In the Azure App Configuration blade, however, you'll see that the RevisionLabel associated with the feature's enablement is BetaEnabled, not BetaDisabled, which is the default in the code.

The idea here is that you need to enable the feature specifically. Any value in the configuration or environment variable other than BetaEnabled will result in the Beta menu item being invisible.

The deploy CI/CD process creates a series of resources in your Azure subscription. These are used primarily for hosting the project code, but there's also a few additional resources that aid with monitoring and observing how the app is running in the deployed environment.

Once the application code is deployed, the Azure resource group into which it is deployed looks something like this.

From looking at the code, you know that setting the RevisionLabel environment variable (or app setting) to BetaEnabled results in the beta menu feature being activated. Now, you'll create a new Azure Container App revision, and split traffic between the two revisions so you can track how many requests you have to the new feature once customers are given an opportunity to see the new feature. After the deployment, going to the frontend resource in the portal, you'll see 2 revisions, one of which is active.

The one receiving 0% of the traffic is the original image - the ACA Welcome Image - that's deployed when the container apps are first created. You can uncheck that one and save it, resulting in there being 1 active revision. The one receiving 100% of the traffic is our actual app's image.

Click the Create new revision button, and create a new revision. But this time, change the RevisionLabel value to be BetaEnabled instead of the default. Also, it'd be a good idea to give this new revision a logical suffix name. This way you know this is the one with the feature flag turned on.

Click the Create button to create the revision. A few moments later it will complete deployment.

Now, about half of the requests to the app result in an additional menu item being displayed.

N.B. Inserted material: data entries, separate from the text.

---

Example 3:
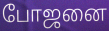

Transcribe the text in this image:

போஜனை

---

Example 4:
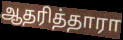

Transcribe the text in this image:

ஆதரித்தாரா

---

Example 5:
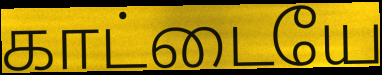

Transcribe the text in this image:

காட்டையே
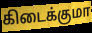
கிடைக்குமா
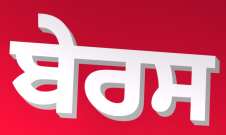
ਬੇਰਸ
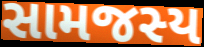
સામજસ્ય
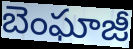
బెంఘాజీ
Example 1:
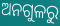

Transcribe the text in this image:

ଅନଗୁଳରୁ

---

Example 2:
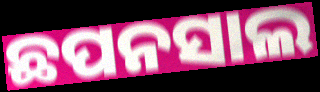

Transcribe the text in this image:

ଛପନସାଲ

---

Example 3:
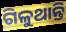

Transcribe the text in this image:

ଗିଳୁଥାନ୍ତି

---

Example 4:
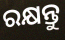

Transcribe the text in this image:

ରକ୍ଷନ୍ତୁ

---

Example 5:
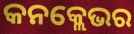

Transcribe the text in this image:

କନକ୍ଲେଭର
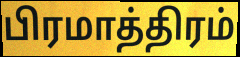
பிரமாத்திரம்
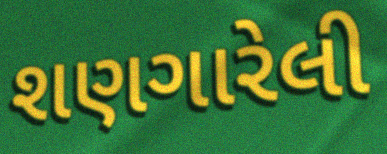
શણગારેલી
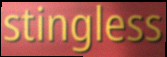
stingless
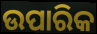
ଉପାରିକ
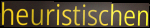
heuristischen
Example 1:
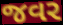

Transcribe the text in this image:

જવર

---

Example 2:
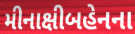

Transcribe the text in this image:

મીનાક્ષીબહેનના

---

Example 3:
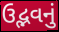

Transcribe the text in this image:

ઉદ્ભવનું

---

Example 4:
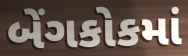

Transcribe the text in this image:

બેંગકોકમાં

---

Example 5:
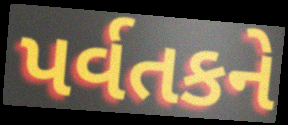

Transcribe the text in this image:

પર્વતકને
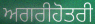
ਅਗਰੀਹੋਤਰੀ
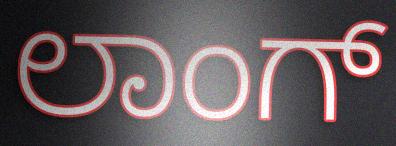
ಲಾಂಗ್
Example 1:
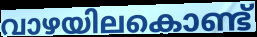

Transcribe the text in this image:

വാഴയിലകൊണ്ട്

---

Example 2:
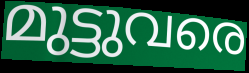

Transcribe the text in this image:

മുട്ടുവരെ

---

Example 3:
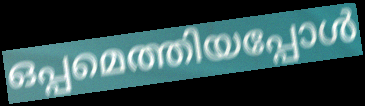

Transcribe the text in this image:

ഒപ്പമെത്തിയപ്പോൾ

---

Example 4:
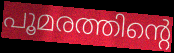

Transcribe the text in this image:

പൂമരത്തിന്റെ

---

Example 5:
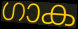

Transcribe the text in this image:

ഗാക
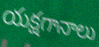
యక్షగానాలు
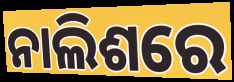
ନାଲିଶରେ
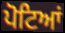
ਪੋਟਿਆਂ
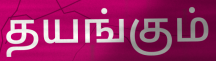
தயங்கும்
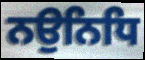
ਨਉਨਿਧਿ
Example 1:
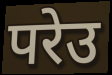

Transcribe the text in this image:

परेउ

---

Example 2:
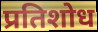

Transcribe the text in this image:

प्रतिशोध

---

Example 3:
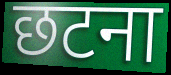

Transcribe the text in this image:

छटना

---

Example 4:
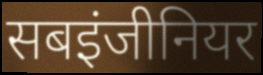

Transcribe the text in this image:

सबइंजीनियर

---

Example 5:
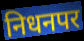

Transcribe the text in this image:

निधनपर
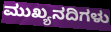
ಮುಖ್ಯನದಿಗಳು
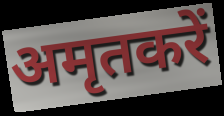
अमृतकरें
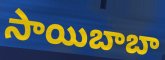
సాయిబాబా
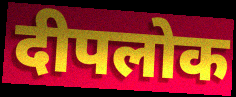
दीपलोक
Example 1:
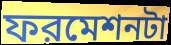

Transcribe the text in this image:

ফরমেশনটা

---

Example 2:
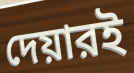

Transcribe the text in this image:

দেয়ারই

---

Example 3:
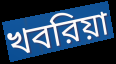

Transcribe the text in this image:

খবরিয়া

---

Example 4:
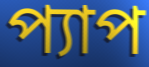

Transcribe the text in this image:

প্যাপ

As site visitors are shown the beta menu item, events are recorded, and when the page resulting on their click is loaded, a separate event is recorded. Since each event is recorded individually by Application Insights, you have a snapshot of the distribution of opportunities to how many successful requests are made as a result of the menu item.

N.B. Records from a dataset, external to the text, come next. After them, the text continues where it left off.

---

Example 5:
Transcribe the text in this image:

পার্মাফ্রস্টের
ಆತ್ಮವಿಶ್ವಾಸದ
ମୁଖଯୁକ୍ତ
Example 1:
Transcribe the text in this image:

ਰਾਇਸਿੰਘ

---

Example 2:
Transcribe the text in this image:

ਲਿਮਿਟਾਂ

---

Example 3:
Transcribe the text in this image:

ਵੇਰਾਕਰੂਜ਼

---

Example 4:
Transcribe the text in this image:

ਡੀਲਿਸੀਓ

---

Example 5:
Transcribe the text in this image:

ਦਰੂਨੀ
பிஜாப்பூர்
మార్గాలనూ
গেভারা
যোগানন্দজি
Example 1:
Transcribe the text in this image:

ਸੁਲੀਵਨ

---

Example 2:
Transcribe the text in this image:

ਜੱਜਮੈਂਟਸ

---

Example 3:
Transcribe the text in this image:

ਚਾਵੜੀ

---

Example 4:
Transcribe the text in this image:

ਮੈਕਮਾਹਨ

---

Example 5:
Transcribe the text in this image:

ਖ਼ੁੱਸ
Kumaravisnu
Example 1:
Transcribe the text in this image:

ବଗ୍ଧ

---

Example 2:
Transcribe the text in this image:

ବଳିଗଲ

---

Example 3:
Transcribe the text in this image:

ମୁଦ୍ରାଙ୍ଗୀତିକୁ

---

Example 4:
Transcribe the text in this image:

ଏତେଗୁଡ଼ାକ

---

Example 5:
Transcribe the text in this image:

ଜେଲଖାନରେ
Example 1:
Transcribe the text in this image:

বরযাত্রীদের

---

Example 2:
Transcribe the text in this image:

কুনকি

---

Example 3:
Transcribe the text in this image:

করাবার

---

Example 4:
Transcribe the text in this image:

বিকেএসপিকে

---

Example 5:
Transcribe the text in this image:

From the screenshot you'll see how clicking the ellipse results in being able to customize the query. A rather complex Kusto query is shown next, but you can distil the query down to whatever minute level of detail you're after, or even use Kusto's chart-rendering capabilities to show the opportunity-versus-success telemetry for the A/B test.

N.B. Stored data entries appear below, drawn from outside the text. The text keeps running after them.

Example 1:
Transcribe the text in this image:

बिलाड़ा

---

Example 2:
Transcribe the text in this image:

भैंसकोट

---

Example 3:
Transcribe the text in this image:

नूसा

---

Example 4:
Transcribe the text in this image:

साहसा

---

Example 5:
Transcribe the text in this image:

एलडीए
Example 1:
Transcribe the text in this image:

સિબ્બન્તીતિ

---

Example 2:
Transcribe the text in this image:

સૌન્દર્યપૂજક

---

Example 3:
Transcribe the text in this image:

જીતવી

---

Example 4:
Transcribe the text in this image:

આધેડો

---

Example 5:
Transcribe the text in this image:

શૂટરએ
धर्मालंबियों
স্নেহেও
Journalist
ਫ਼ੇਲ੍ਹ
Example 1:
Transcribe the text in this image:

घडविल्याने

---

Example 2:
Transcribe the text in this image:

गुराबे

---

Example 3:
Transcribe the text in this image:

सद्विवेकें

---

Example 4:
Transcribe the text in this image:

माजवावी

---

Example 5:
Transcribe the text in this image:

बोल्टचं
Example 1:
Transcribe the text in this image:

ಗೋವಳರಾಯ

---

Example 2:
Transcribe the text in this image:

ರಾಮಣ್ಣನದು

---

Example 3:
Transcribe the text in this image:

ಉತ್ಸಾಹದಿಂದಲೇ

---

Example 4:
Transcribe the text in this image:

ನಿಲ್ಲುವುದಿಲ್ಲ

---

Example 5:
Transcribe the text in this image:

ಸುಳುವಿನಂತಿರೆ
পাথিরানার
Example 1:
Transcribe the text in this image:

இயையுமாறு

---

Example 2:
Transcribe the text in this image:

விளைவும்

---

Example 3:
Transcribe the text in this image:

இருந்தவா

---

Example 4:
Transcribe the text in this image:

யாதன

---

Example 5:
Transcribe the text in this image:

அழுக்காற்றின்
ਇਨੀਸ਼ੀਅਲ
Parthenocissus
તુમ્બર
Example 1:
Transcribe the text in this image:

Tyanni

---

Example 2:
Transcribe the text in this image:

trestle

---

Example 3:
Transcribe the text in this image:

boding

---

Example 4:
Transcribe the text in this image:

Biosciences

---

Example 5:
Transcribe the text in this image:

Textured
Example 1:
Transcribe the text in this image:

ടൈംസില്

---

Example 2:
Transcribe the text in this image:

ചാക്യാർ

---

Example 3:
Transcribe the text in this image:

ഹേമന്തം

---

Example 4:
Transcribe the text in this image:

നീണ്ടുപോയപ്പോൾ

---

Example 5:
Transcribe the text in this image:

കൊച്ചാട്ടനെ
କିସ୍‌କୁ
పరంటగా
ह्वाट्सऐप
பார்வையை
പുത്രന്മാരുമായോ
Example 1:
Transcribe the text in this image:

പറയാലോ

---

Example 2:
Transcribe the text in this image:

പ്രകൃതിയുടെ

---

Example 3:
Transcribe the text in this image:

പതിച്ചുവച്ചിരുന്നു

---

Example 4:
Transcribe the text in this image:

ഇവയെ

This sample shows you how you can couple the awesome programmatic features and extensions to ASP.NET Core that make it a fantastic option for building cloud-native apps, that are easy to monitor and perform automated deployments of whenever changes arise. We hope this sample provides you some visibility into how you can couple various Azure services together with .NET to gradually ease in features with careful A/B testing and analysis using existing tools and APIs.

Note: Remember to clean up or scale back your resources to save on compute costs.

Happy coding!